Top of SUPPLIED DATA

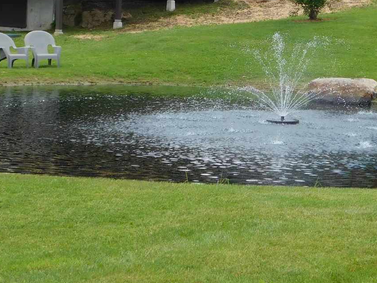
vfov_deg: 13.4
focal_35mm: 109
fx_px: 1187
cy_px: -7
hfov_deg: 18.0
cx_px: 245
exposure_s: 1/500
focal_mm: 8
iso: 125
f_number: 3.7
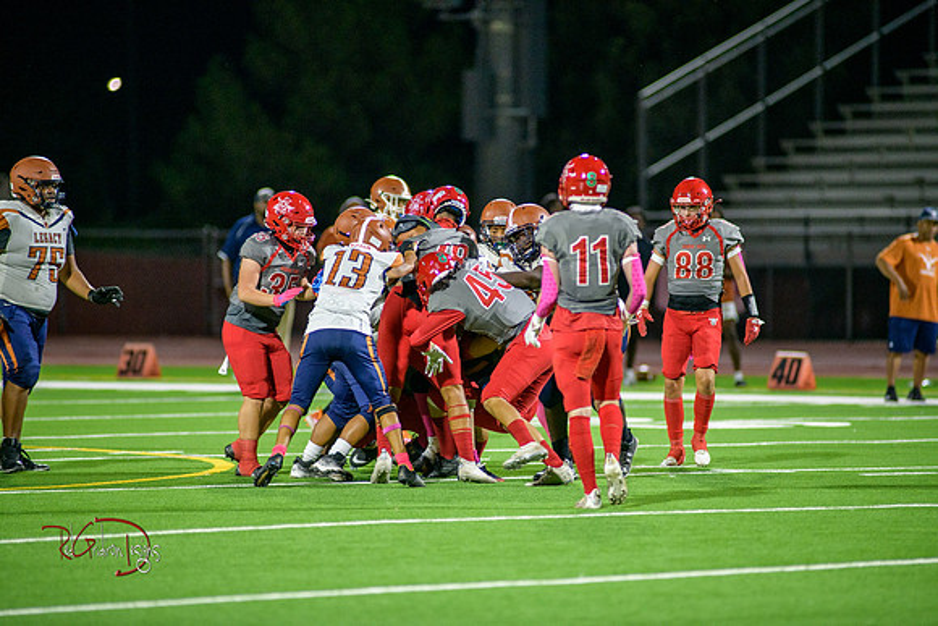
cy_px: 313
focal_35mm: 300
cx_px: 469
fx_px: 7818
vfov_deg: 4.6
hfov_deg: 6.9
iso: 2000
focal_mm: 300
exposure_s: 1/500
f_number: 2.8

Bottom of SUPPLIED DATA
Top of SUPPLIED DATA

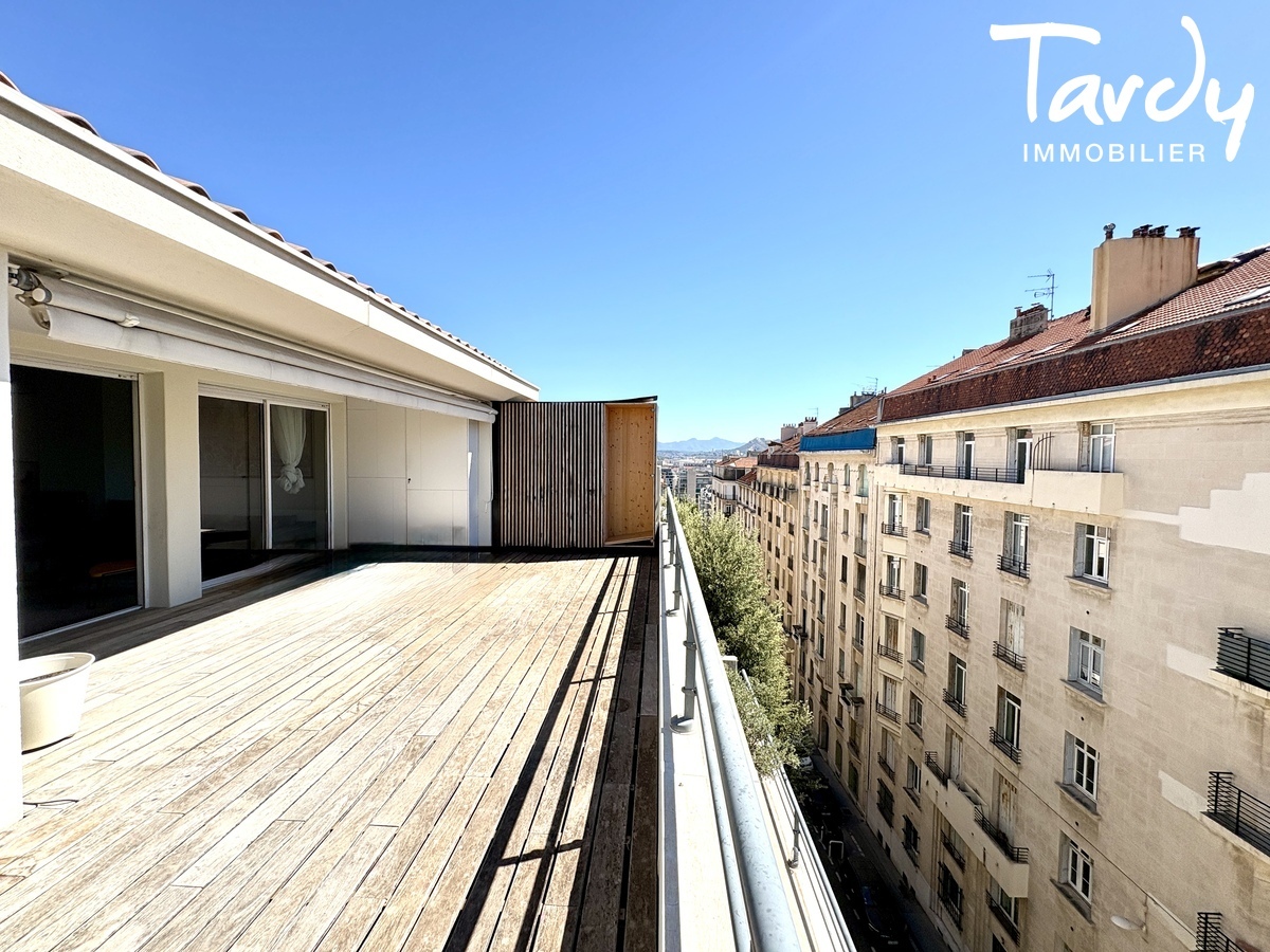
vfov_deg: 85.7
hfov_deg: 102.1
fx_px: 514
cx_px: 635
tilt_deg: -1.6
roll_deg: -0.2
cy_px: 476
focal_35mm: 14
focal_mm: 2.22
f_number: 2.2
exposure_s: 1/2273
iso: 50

Bottom of SUPPLIED DATA

• _PROBLEM_: Set down exactly the lines of the data above, beginning with the line that has "fx_px: 7818" and ending with the line that has "f_number: 2.8", and no others.

• _WRITTEN ANSWER_:
fx_px: 7818
vfov_deg: 4.6
hfov_deg: 6.9
iso: 2000
focal_mm: 300
exposure_s: 1/500
f_number: 2.8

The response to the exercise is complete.